The Witcher: Ersteindruck

The Witcher
20.08.2005 16:49, Jörg Luibl

The Witcher: Ersteindruck

Ein Krieger mit katzenhaften Augen und flatterndem weißen Haar setzt zu einem zweihändigen Überkopfhieb an: Das Schwert beschreibt einen eleganten Bogen, bevor sich die Klinge durch Leder, Haut und Knochen frisst - Kopf ab, Blut raus, umdrehen, weiter kämpfen. Aber mit welchem Stil? Dem schnellen oder dem langsamen? Trotz der Echtzeit-Action verlangt das Kampfsystem taktische Entscheidungen wie Paraden, Ausweichen oder Zaubereinsatz von euch bzw. von Geralt von Rivia. Er ist ein professioneller Monsterjäger, aber nicht mehr ganz Mensch - seine Sinne sind schärfer, sein Körper heilt schneller, in seinen Adern fließt arkanes Blut. Er ist der einzige Held, es gibt keine Charakterwahl, aber dafür kann er sowohl kämpfen als auch zaubern.

Die Schritte, die Hiebe, das Licht, die Katakomben - wow. Verdammt, sieht das gut aus. Man erkennt BioWares Aurora Engine ja kaum wieder! Das polnische Team von CD Project hat u.a. mit Hilfe von High-Level-Shadern und weichen Schattenwürfen eine unglaublich faszinierende mittelalterliche Kulisse gezaubert: Kein bunter Elfenkitsch mit glänzenden Farben, keine schillernde High-Fantasy à la Dungeons&Dragons, sondern eine von Braun- und Grautönen geprägte mittelalterliche Welt, in der Stahl, Stoff und Leder ganz natürlich wirken. Es gibt blutrote Sonnenuntergänge, plötzliche Regengüsse und eine Physik-Engine, die Körper und Kisten korrekt fallen oder brechen lässt.

Das Spiel heißt nicht umsonst "The Witcher" und daher gibt es auch eine Vielzahl an spektakulär inszenierten Hexenkräften: Ihr könnt euch z.B. eine Kugel der Unverwundbarkeit zaubern oder in eine Nachtsicht im Stile von Splinter Cell schalten, so dass die rot glühende Wärme selbst Feinde hinter Wänden verrät.

Aber all der grafische Schnickschnack wäre nur halb so beeindruckend ohne die Philosophie: CD Project will kein Action-Rollenspiel im Stile von Diablo oder Dungeon Siege abliefern, sondern ein echtes, erwachsenes und erzählerisch intelligentes Fantasy-Epos - offene Dialoge, nicht-lineare Story, Quests mit mehreren Lösungswegen, ein spielentscheidender Ruf und drei mögliche Enden.

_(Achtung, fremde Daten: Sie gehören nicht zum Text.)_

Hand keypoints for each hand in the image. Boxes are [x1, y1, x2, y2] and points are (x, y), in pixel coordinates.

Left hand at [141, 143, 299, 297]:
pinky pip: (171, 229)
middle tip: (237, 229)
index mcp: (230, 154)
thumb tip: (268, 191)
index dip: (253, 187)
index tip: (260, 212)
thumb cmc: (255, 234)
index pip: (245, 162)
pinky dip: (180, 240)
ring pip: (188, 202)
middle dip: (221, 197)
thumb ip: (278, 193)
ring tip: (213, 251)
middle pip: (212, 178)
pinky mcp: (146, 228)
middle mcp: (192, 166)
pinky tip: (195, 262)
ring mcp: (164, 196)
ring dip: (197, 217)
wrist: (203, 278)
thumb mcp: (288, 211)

Ihr könnt zwar alles und jeden attackieren, selbst den König, aber alles hat Konsequenzen: Ähnlich wie in Gothic ermahnen euch die Wachen z.B., wenn ihr einfach euer Schwert in der Stadt zieht. Und im Gegensatz zu Star Wars: Knights of the Old Republic könnt ihr euch die Entscheidung zwischen Gut, Böse oder irgendetwas dazwischen nicht bis zum Schluss offen halten: Aufgrund eurer kaltblütigen Aktionen gibt es irgendwann einen "point of no return" - ihr seid ein Geächteter - basta.

Der Rollenspielcharakter wird noch deutlicher, wenn man bedenkt, dass die düstere Welt auf den Romanen von A. Sapkowski basiert: Menschen knechten die letzten Reste von Elfen und Zwergen, es gibt Rassismus, Gewalt, Drogen und Prostitution. Über 200 Zwischensequenzen sollen für die nötige Stimmung und dramaturgische Akzente sorgen. Was wir bis jetzt gesehen haben, wirkte in Sachen Regie bereits hervorragend.

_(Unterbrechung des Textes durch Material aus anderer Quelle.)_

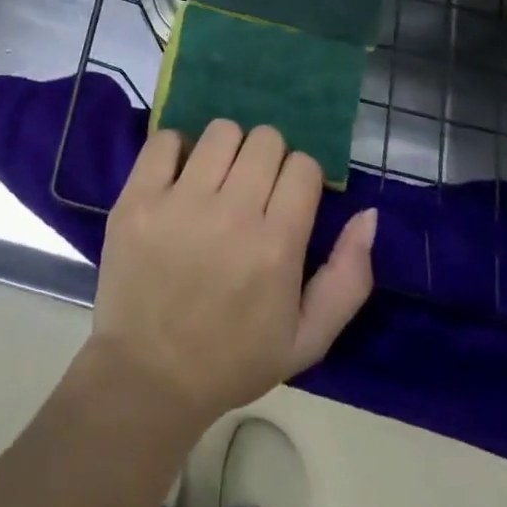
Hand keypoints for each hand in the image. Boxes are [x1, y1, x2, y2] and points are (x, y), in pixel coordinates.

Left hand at [91, 121, 375, 431]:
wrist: (148, 375)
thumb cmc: (233, 359)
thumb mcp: (308, 339)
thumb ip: (348, 277)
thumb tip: (368, 214)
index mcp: (276, 247)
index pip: (303, 166)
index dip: (300, 177)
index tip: (287, 197)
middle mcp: (231, 214)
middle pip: (265, 140)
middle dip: (267, 158)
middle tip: (252, 187)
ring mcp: (179, 201)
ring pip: (221, 131)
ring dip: (226, 149)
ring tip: (217, 179)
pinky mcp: (138, 196)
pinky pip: (165, 138)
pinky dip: (176, 149)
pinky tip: (179, 176)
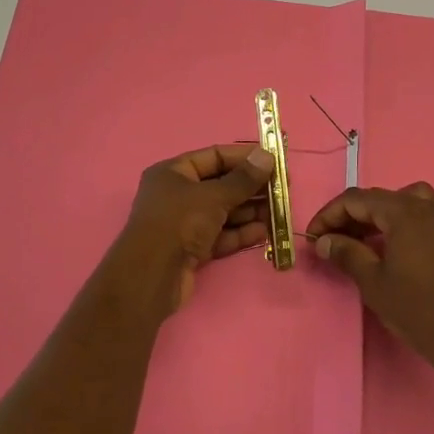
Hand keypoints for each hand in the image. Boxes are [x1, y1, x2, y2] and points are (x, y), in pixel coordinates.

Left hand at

Klasse Grafik. Klasse Kampfsystem. Interessante Welt. 30 - 50 Stunden Spielzeit. Die Edge und andere internationale Magazine freuen sich zu Recht: Hier ist hochkarätige Konkurrenz für die ganz großen Rollenspiele im Anmarsch: The Witcher spielt in einer Liga mit Oblivion und Gothic 3. Ich kann es kaum erwarten, bis die erste Fassung bei uns eintrudelt. Momentan sucht das Team noch einen Publisher für einen weltweiten Release im Jahr 2006. Bei der Qualität dürfte die Suche nicht mehr lange dauern.